# Brandywines Risky Rygg's!



## Maverick (Mar 4, 2002)

After a hard summer ( I lost my 6 year old Brittany this summer) I did some looking around and found a great breeder out of Indiana. I talked to him for hours about puppies and possibly one out of his litter! He really felt for me and the loss of my Britt. and he bumped me to the front of the line on one of his pups ( a long story short would bring us to his first dog which was his favorite and a Brittany as well). So we met at his deer camp in Grantsburg WI this weekend to pick the little guy up! He was down for a test near the cities and had 17 dogs and 2 puppies packed in his truck so we got to meet all of his dog's...litterally! The best part was getting to meet my pups parents. His mother is HRCH UH Brandywines Front Paige News - runner up at 2010 BSS Upland Nationals in Intermediate who was just a sweet heart! She was loving me up like she new I was leaving with one of her puppies and I had to pass her test! Father is HRCH UH Brandywines Bessie's Mojo UNCH11 who is just as fun loving as Paige. He just recieved 2 Finish Passes this weekend and has past all his test so far this fall. Both are a bit bigger for Boykins and exactly what I was looking for! So without anymore introduction here is Brandywines Risky Rygg's!
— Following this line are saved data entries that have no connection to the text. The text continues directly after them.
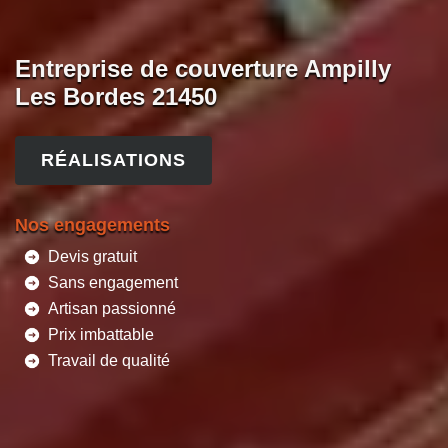
Entreprise de couverture Ampilly
Les Bordes 21450
RÉALISATIONS
Nos engagements
Devis gratuit
Sans engagement
Artisan passionné
Prix imbattable
Travail de qualité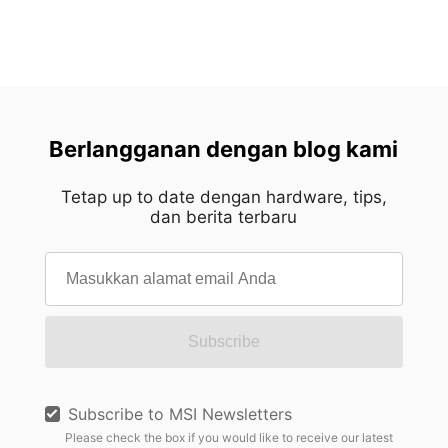
Berlangganan dengan blog kami
Tetap up to date dengan hardware, tips,
dan berita terbaru
Subscribe
Subscribe to MSI Newsletters
Please check the box if you would like to receive our latest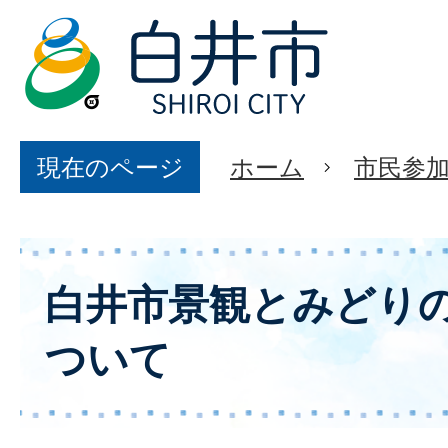
現在のページ
ホーム
市民参
白井市景観とみどり
ついて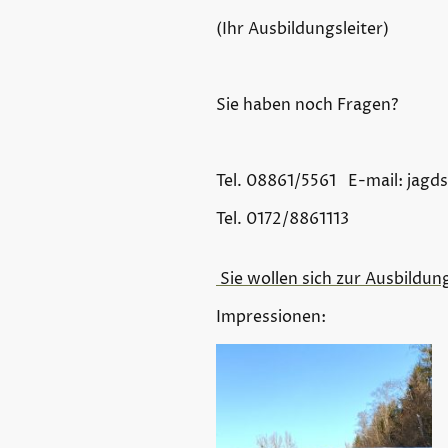
(Ihr Ausbildungsleiter)
Sie haben noch Fragen?
Tel. 08861/5561 E-mail: ja
Tel. 0172/8861113
Sie wollen sich zur Ausbildu
Impressionen: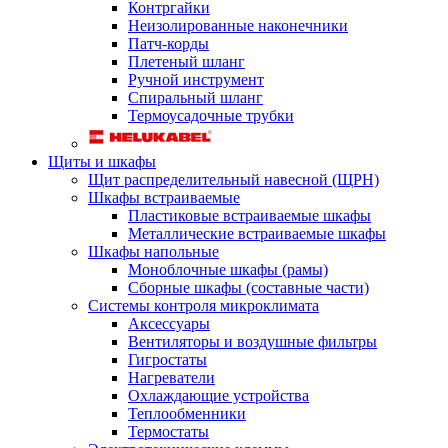
Контргайки
Неизолированные наконечники
Патч-корды
Плетеный шланг
Ручной инструмент
Спиральный шланг
Термоусадочные трубки
Щиты и шкафы
Щит распределительный навесной (ЩРН)
Шкафы встраиваемые
Пластиковые встраиваемые шкафы
Металлические встраиваемые шкафы
Шкафы напольные
Моноблочные шкафы (рамы)
Сборные шкафы (составные части)
Системы контроля микроклимата
Аксессуары
Вентиляторы и воздушные фильтры
Гигростаты
Нагреватели
Охлаждающие устройства
Теплообменники
Термостаты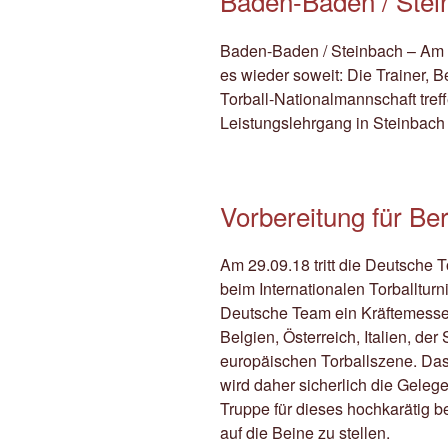
Baden-Baden / Stei
Baden-Baden / Steinbach – Am 
es wieder soweit: Die Trainer, 
Torball-Nationalmannschaft tref
Leistungslehrgang in Steinbac
Vorbereitung für Ber
Am 29.09.18 tritt die Deutsche 
beim Internationalen Torballturni
Deutsche Team ein Kräftemesse
Belgien, Österreich, Italien, de
europäischen Torballszene. Das
wird daher sicherlich die Gelege
Truppe für dieses hochkarätig b
auf die Beine zu stellen.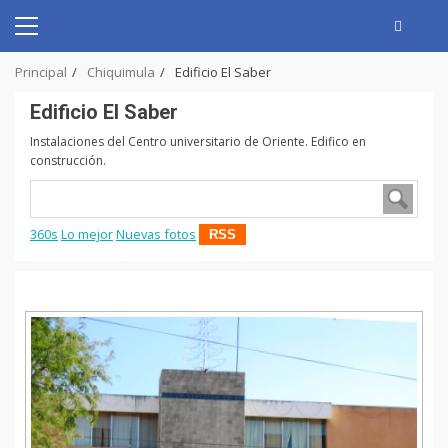
Skip
to
Primary
content
Menu
Principal
Chiquimula
Edificio El Saber
Edificio El Saber
Instalaciones del Centro universitario de Oriente. Edifico en
construcción.
360s
Lo mejor
Nuevas fotos
RSS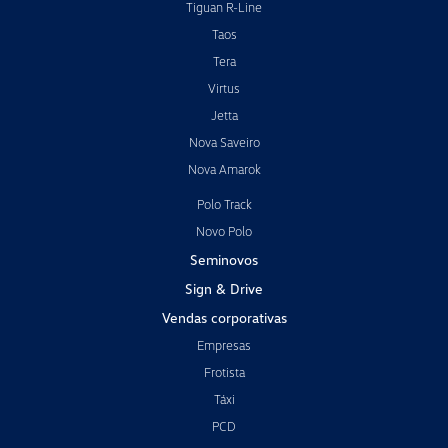
Tiguan R-Line
Taos
Tera
Virtus
Jetta
Nova Saveiro
Nova Amarok
Polo Track
Novo Polo
Seminovos
Sign & Drive
Vendas corporativas
Empresas
Frotista
Táxi
PCD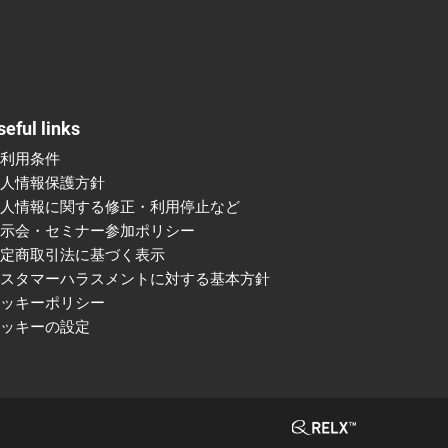
seful links
ご利用条件
個人情報保護方針
個人情報に関する修正・利用停止など
展示会・セミナー参加ポリシー
特定商取引法に基づく表示
カスタマーハラスメントに対する基本方針
クッキーポリシー
クッキーの設定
Thank you Phil and Karen Hinchman (breeders)! The experience was one of many memories!


----------



## Dick Monson (Aug 12, 2002)

Mav, thats a good looking pup...... and you can delivery in those eyes. You'll be rolling in no time.


----------



## Maverick (Mar 4, 2002)

Thanks Dick! He is showing good signs for the field at an early age!


----------



## mmduncan (Dec 24, 2009)

They're Right up the road from me.. Some of the Top Boykins in the country hands down!


----------